When Xi strode into Beijing's Great Hall of the People on November 15, 2012 after being anointed in a five-yearly congress, his relaxed demeanour and open admission of problems such as party corruption hinted at the possibility of change.
But since that day a signature of his tenure has been "the absolutely crucial importance of maintaining the absolute leadership of the Chinese Communist Party - in other words, the system will not change", said Kenneth Lieberthal from the Brookings Institution think tank in Washington.
"He spent the last year amalgamating the leverage he needs - or that he hopes to have - within the system and teeing up the themes," he said, including "making the party a more disciplined and respected organisation".
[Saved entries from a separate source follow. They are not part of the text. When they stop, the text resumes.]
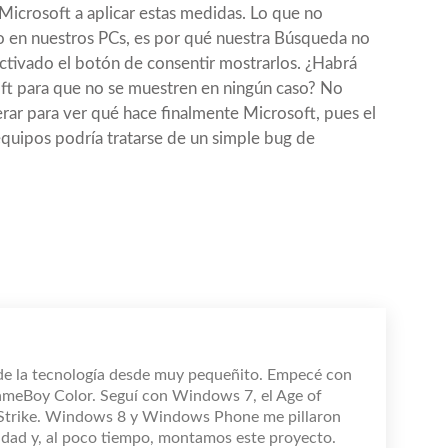
icrosoft a aplicar estas medidas. Lo que no
 en nuestros PCs, es por qué nuestra Búsqueda no
ctivado el botón de consentir mostrarlos. ¿Habrá
ft para que no se muestren en ningún caso? No
rar para ver qué hace finalmente Microsoft, pues el
uipos podría tratarse de un simple bug de
de la tecnología desde muy pequeñito. Empecé con
ameBoy Color. Seguí con Windows 7, el Age of
 Strike. Windows 8 y Windows Phone me pillaron
dad y, al poco tiempo, montamos este proyecto.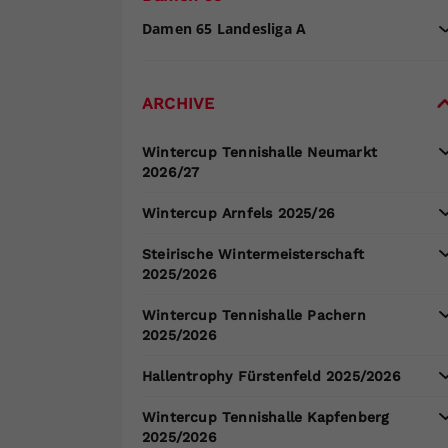
Damen 65 Landesliga A
ARCHIVE
Wintercup Tennishalle Neumarkt
2026/27
Wintercup Arnfels 2025/26
Steirische Wintermeisterschaft
2025/2026
Wintercup Tennishalle Pachern
2025/2026
Hallentrophy Fürstenfeld 2025/2026
Wintercup Tennishalle Kapfenberg
2025/2026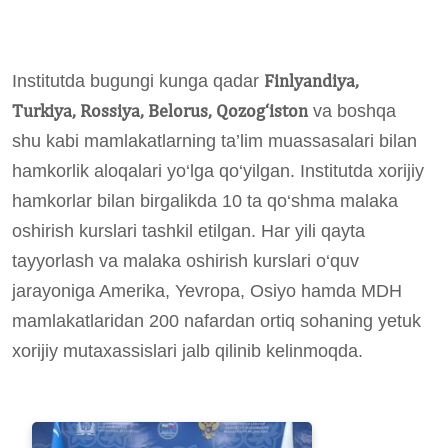
Finlyandiya,
Institutda bugungi kunga qadar
Turkiya, Rossiya, Belorus, Qozog‘iston
va boshqa
shu kabi mamlakatlarning ta’lim muassasalari bilan
hamkorlik aloqalari yo‘lga qo‘yilgan.
Institutda xorijiy
hamkorlar bilan birgalikda
10
ta qo‘shma malaka
oshirish kurslari tashkil etilgan. Har yili qayta
tayyorlash va malaka oshirish kurslari o‘quv
jarayoniga Amerika, Yevropa, Osiyo hamda MDH
mamlakatlaridan 200 nafardan ortiq sohaning yetuk
xorijiy mutaxassislari jalb qilinib kelinmoqda.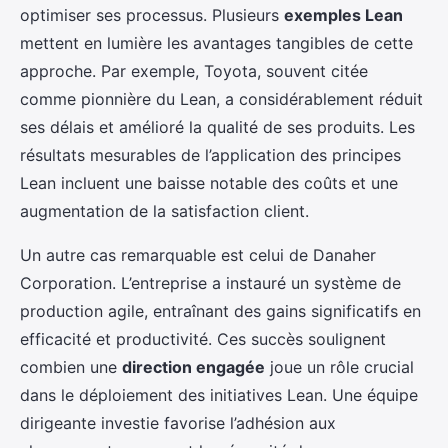
optimiser ses processus. Plusieurs
exemples Lean
mettent en lumière les avantages tangibles de cette
approche. Par exemple, Toyota, souvent citée
comme pionnière du Lean, a considérablement réduit
ses délais et amélioré la qualité de ses produits. Les
résultats mesurables de l’application des principes
Lean incluent une baisse notable des coûts et une
augmentation de la satisfaction client.
Un autre cas remarquable est celui de Danaher
Corporation. L’entreprise a instauré un système de
production agile, entraînant des gains significatifs en
efficacité et productivité. Ces succès soulignent
combien une
direction engagée
joue un rôle crucial
dans le déploiement des initiatives Lean. Une équipe
dirigeante investie favorise l’adhésion aux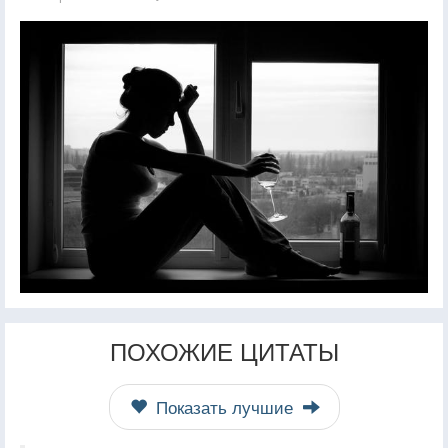
ПОХОЖИЕ ЦИТАТЫ
Показать лучшие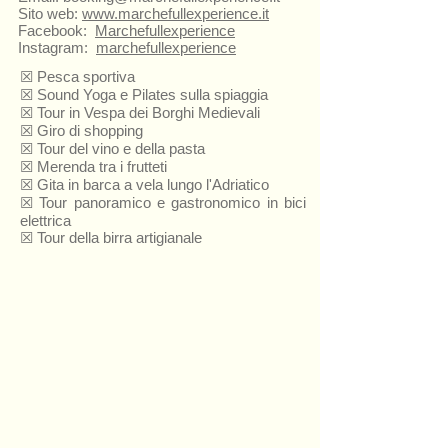
Sito web:
www.marchefullexperience.it
Facebook:
Marchefullexperience
Instagram:
marchefullexperience
☒ Pesca sportiva
☒ Sound Yoga e Pilates sulla spiaggia
☒ Tour in Vespa dei Borghi Medievali
☒ Giro di shopping
☒ Tour del vino e della pasta
☒ Merenda tra i frutteti
☒ Gita in barca a vela lungo l'Adriatico
☒ Tour panoramico e gastronomico in bici
elettrica
☒ Tour della birra artigianale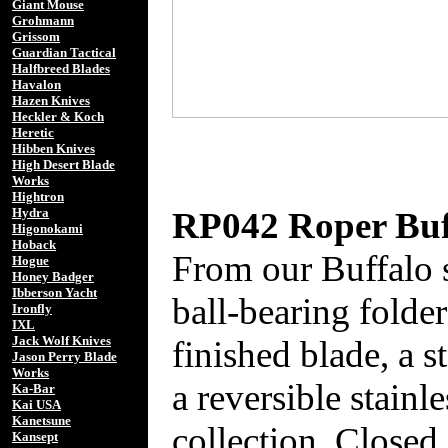
Giant Mouse
Grohmann
Grissom
Guardian Tactical
Halfbreed Blades
Havalon
Hazen Knives
Heckler & Koch
Heretic
Hibben Knives
High Desert Blade
Works
Hightron
RP042 Roper Buff
Hydra
Higonokami
Hoback
From our Buffalo s
Hogue
Honey Badger
Ibberson Yacht
ball-bearing folde
Ironfly
IXL
Jack Wolf Knives
finished blade, a s
Jason Perry Blade
Works
a reversible stainle
Ka-Bar
Kai USA
Kanetsune
collection. Closed
Kansept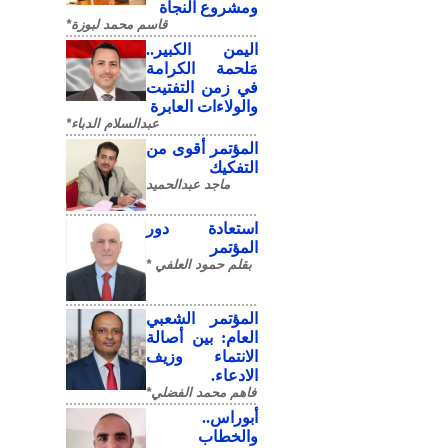
ومشروع النجاة
قاسم محمد لبوزة*
​اليمن الكبير..
مَلحمة الكرامة
في زمن التفتيت
والولاءات العابرة
عبدالسلام الدباء*
المؤتمر أقوى من
التفكيك
ماجد عبدالحميد
استعادة دور
المؤتمر
بقلم حمود العلفي *
المؤتمر الشعبي
العام: بين أصالة
الانتماء وزيف
الادعاء.
فاهم محمد الفضلي*
أبوراس..
والخطاب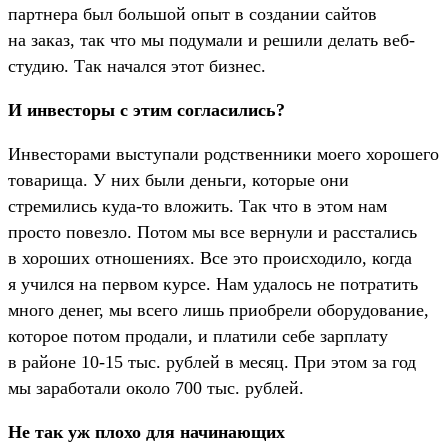
партнера был большой опыт в создании сайтов
на заказ, так что мы подумали и решили делать веб-
студию. Так начался этот бизнес.
И инвесторы с этим согласились?
Инвесторами выступали родственники моего хорошего
товарища. У них были деньги, которые они
стремились куда-то вложить. Так что в этом нам
просто повезло. Потом мы все вернули и расстались
в хороших отношениях. Все это происходило, когда
я учился на первом курсе. Нам удалось не потратить
много денег, мы всего лишь приобрели оборудование,
которое потом продали, и платили себе зарплату
в районе 10-15 тыс. рублей в месяц. При этом за год
мы заработали около 700 тыс. рублей.
Не так уж плохо для начинающих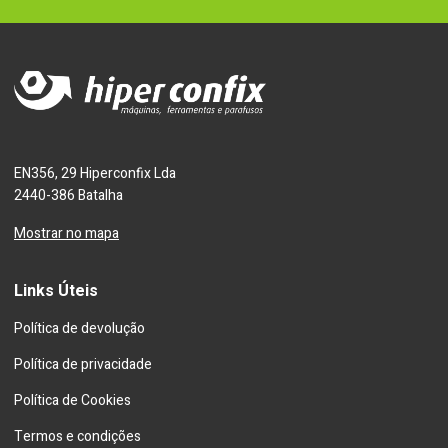
EN356, 29 Hiperconfix Lda
2440-386 Batalha
Mostrar no mapa
Links Úteis
Política de devolução
Política de privacidade
Política de Cookies
Termos e condições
Nearly a century after its founding, the organisation has ballooned from an ideological hard core to the world's largest political party.
Many of its 85 million cadres are drawn less by Mao Zedong Thought than the benefits of membership of the ruling elite.
In a high-profile campaign, Xi vowed to crack down on rampant graft among both high-ranking "tigers" and low-level "flies".
He has presided over the jailing for life of fallen party princeling Bo Xilai, and mounted a parallel austerity drive.
The new general secretary has been "genuinely alarmed" by the "deterioration" of the institution, suggested Lieberthal.